Later that day, the box calling redneck from parts unknown drew down on a long-bearded turkey in a glade of crimson clover and removed him from the population. I caught it all on Betacam SP. The redneck was giddy with pleasure over his video captured skill as a nimrod of evolving fame. We met some time later with his wife, who at the time was being guided toward another gobbler by Luther. We were far from camp, where I had a playback machine, but the redneck wanted to show his wife the footage of his accomplishment. Could I not, he asked me, show his spouse the footage, through the camera?
“Yes,” I told him. “But it would be better to wait until we returned to camp.”
“No, I want her to see it now!”
“I want to see it now!” his lovely wife echoed. She was not wearing greasepaint. She had ladled a great deal of Mary Kay onto her cheeks, and it, along with her mascara, had begun to run in the late evening south Texas heat. She was rich. He was rich. They had sold a good number of cedar box turkey calls. They were in the habit of calling the shots.
“Okay,” I said. We were driving up a dusty stretch of road as I punched the rewind button to back up the tape and show her. Owls were beginning to hoot, coyotes were at choir practice, the setting sun had that aura of a ripe cantelope resting on the western edge of the planet.
“Well lookey yonder,” Luther said. There, just ahead, on the side of the road, were two enormous Rio Grande gobblers, strutting face to face, their wingtips dragging through the dust. One jumped up in the air, flapping like a . . . turkey. The other followed suit. They circled each other, gobbling, throwing their heads forward, necks outstretched.
Luther ground the van to a halt.
“Git the camer’ Git out!” the redneck from parts unknown shouted at me. “Git to fi’mming. Git it on tape!”

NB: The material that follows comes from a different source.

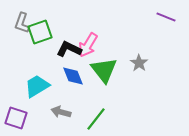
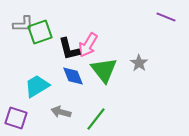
gray L-shape: moved 1 px right, 1 px down; rotated 110 degrees counterclockwise
black L-shape: rotated 130 degrees counterclockwise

I jumped out, hit the high-gain switch, and began rolling tape. The two turkeys continued to strut and jump and flap, gobbling all the while. They looked like Sumo Wrestlers. The looked like beach balls. They looked like two black Volkswagon Beetles, 1967 models, with their doors wide open. I kept rolling film. Right over the top of the footage I’d shot earlier of the redneck from parts unknown, and his considerable accomplishment that was certain to skyrocket him to fame in the world of rednecks  from parts unknown game-call manufacturers.
I’ve made some other mistakes since then. My most recent mistake was to tell you all that we now have registration for the Phatwater through Regatta Central all ready to go. Well, we don’t. It didn’t work out. There is no online registration at this time.
But. By tomorrow, perhaps, certainly by the end of the week, Allen Hancock, Phatwater Veteran and able Macintosh Hero from Baton Rouge, with the aid of Jeremy Smith at Rare Design in Hattiesburg, will have us up and running with a new registration page on the KayakMississippi website. It’s what we’ve hoped to accomplish, all along, and it will be most ex, we hope. Just bear with us, and bear me no malice. Because, I’m sure I’ll make other mistakes. Because, if I don’t, I’m not trying hard enough.
Adam Elliott and Allen Hancock on the Phatwater, near the powerline, on Saturday’s Halph-Phat
Phatwater on the Natchez gauge today is 32.38′.